The words describing the color in goose poems are: white hair; Green water; Anthurium andraeanum; Clear waves;

Original text:

White swan, white swan, bend your neck and breathe fire into the sky.

White feathers, floating in green water; The red soles of the feet stir the clear water.

Vernacular translation:

"Goose! Goose! Goose! "

Facing the blue sky, a flock of geese are singing with their necks bent.

Snow-white feathers float on the green water, and the red soles of the feet paddle clear waves, just like rowing.

Extended data:

The first sentence of the poem uses three words "goose" in succession. This repeated singing method expresses the poet's love for geese and enhances the emotional effect.

In the second sentence, the expression of geese chirping gives people hearing. The voice of the goose is loud, and the word "Qu" makes the image of the goose craning its neck and bowing its head to the sky very vivid. This sentence writes what you see first, then what you hear, which is very hierarchical.

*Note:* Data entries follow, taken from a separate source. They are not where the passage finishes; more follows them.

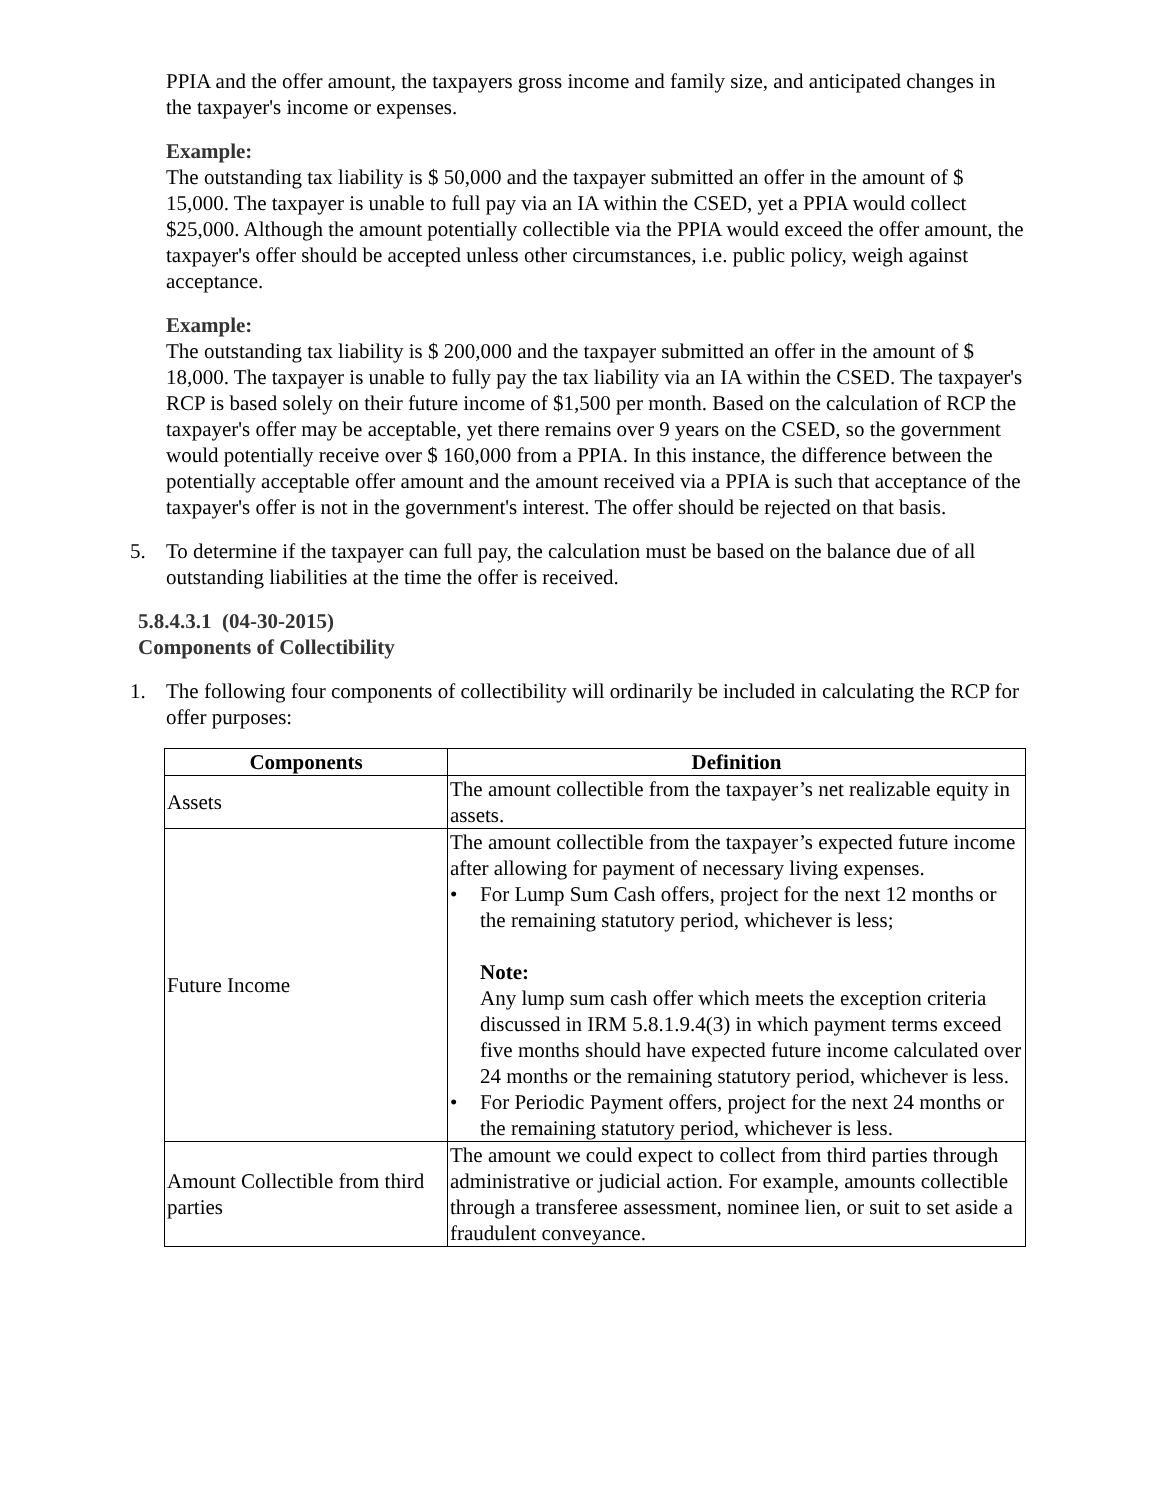PPIA and the offer amount, the taxpayers gross income and family size, and anticipated changes in the taxpayer's income or expenses.
Example:
The outstanding tax liability is $ 50,000 and the taxpayer submitted an offer in the amount of $ 15,000. The taxpayer is unable to full pay via an IA within the CSED, yet a PPIA would collect $25,000. Although the amount potentially collectible via the PPIA would exceed the offer amount, the taxpayer's offer should be accepted unless other circumstances, i.e. public policy, weigh against acceptance.
Example:
The outstanding tax liability is $ 200,000 and the taxpayer submitted an offer in the amount of $ 18,000. The taxpayer is unable to fully pay the tax liability via an IA within the CSED. The taxpayer's RCP is based solely on their future income of $1,500 per month. Based on the calculation of RCP the taxpayer's offer may be acceptable, yet there remains over 9 years on the CSED, so the government would potentially receive over $ 160,000 from a PPIA. In this instance, the difference between the potentially acceptable offer amount and the amount received via a PPIA is such that acceptance of the taxpayer's offer is not in the government's interest. The offer should be rejected on that basis.
5. To determine if the taxpayer can full pay, the calculation must be based on the balance due of all outstanding liabilities at the time the offer is received.
5.8.4.3.1 (04-30-2015)
Components of Collectibility
1. The following four components of collectibility will ordinarily be included in calculating the RCP for offer purposes:
| Components | Definition |
| --- | --- |
| Assets | The amount collectible from the taxpayer’s net realizable equity in assets. |
| Future Income | The amount collectible from the taxpayer’s expected future income after allowing for payment of necessary living expenses. • For Lump Sum Cash offers, project for the next 12 months or the remaining statutory period, whichever is less; Note: Any lump sum cash offer which meets the exception criteria discussed in IRM 5.8.1.9.4(3) in which payment terms exceed five months should have expected future income calculated over 24 months or the remaining statutory period, whichever is less. • For Periodic Payment offers, project for the next 24 months or the remaining statutory period, whichever is less. |
| Amount Collectible from third parties | The amount we could expect to collect from third parties through administrative or judicial action. For example, amounts collectible through a transferee assessment, nominee lien, or suit to set aside a fraudulent conveyance. |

The above is about geese marching on land, and the following two sentences are about geese swimming leisurely in the water. The little poet used a set of antithetical sentences to describe the wild geese swimming in the water from the color aspect. The goose's hair is white, but the river is green. The contrast between "white" and "green" is bright and dazzling, which is the right sentence;

Similarly, the webbed goose is red, the water wave is blue, and "red" and "green" are all gorgeous, so it is. In the two sentences, "white" and "red" are relative, "green" and "green" are relative, and they are a pair of ups and downs. It's wonderful to go back and forth like this and do the opposite.